START EXERCISE DATA

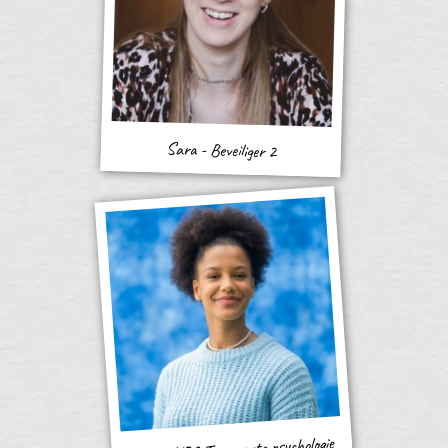
Sara - Beveiliger 2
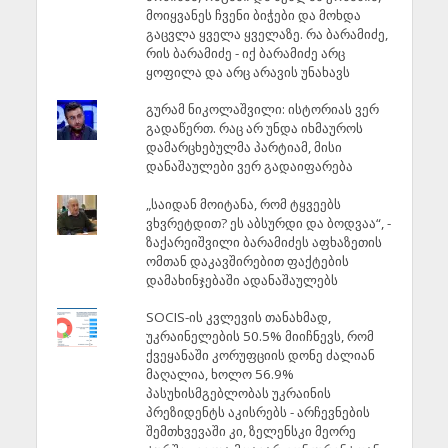
მოიყვანეს ჩვენი ბიჭები და მოხდა
გაცვლა ყველა ყველაზე. რა ბარამიძე,
რის ბარამიძე - იქ ბარამიძე არც
ყოფილა და არც არავის უნახავს
გურამ ნიკოლაშვილი: ისტორიას ვერ
გადაწერთ. რაც არ უნდა იხმაუროს
დამარცხებულმა პარტიამ, მისი
დანაშაულები ვერ გადაიფარება
„საიდან მოიტანა, რომ ტყვეებს
ვხვრეტდით? ეს აბსურდი და ბოდვაა“, -
ზაქარეიშვილი ბარამიძეს აფხაზეთის
ომთან დაკავშირებით ფაქტების
დამახინჯებაში ადანაშაულებს
SOCIS-ის კვლევის თანახმად,
უკრაინელების 50.5% მიიჩნევს, რომ
ქვეყანაში კორუფციის დონე ძალიან
მაღალია, ხოლო 56.9%
პასუხისმგებლობას უკრაინის
პრეზიდენტს აკისრებს - არჩევნების
შემთხვევაში კი, ზელენსკი მეორე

END EXERCISE DATA

WHAT TO PRODUCE:
Reproduce each line above precisely, with no pictures.

SOLUTION FOR THIS TASK:
Sara - Beveiliger 2
მოიყვანეს ჩვენი ბიჭები და მოხდა
გაცვლა ყველა ყველაზე. რა ბარამიძე,
რის ბარამიძე - იქ ბარამიძე არც
ყოფილა და არც არავის უნახავს
გურამ ნიკოლაშვილი: ისტორიას ვერ
გადაწერთ. რაც არ უნდა იხმაუროს
დამარცხებულმა პარტიამ, მისი
დანაშაულები ვერ გადაიფარება
„საიდან მოიტანა, რომ ტყვეებს
ვხვრეტდით? ეს აბსურდი და ბოდვაა“, -
ზაქარეიშვილი ბარამიძეს აფხაზეთის
ომთან დაკავშირებით ფაქტების
დამახინჯებაში ადანაშაულებს
SOCIS-ის კვლევის თანახმად,
უკრაინელების 50.5% მიიჩნევს, რომ
ქვეყანაში კორუფციის დონე ძალიან
მაღალია, ხოლო 56.9%
პასუხისმგებლობას უკრაინის
პრეზიდენტს აკისრებს - არჩევნების
შემთხვევაში კი, ზელენსკი მეორე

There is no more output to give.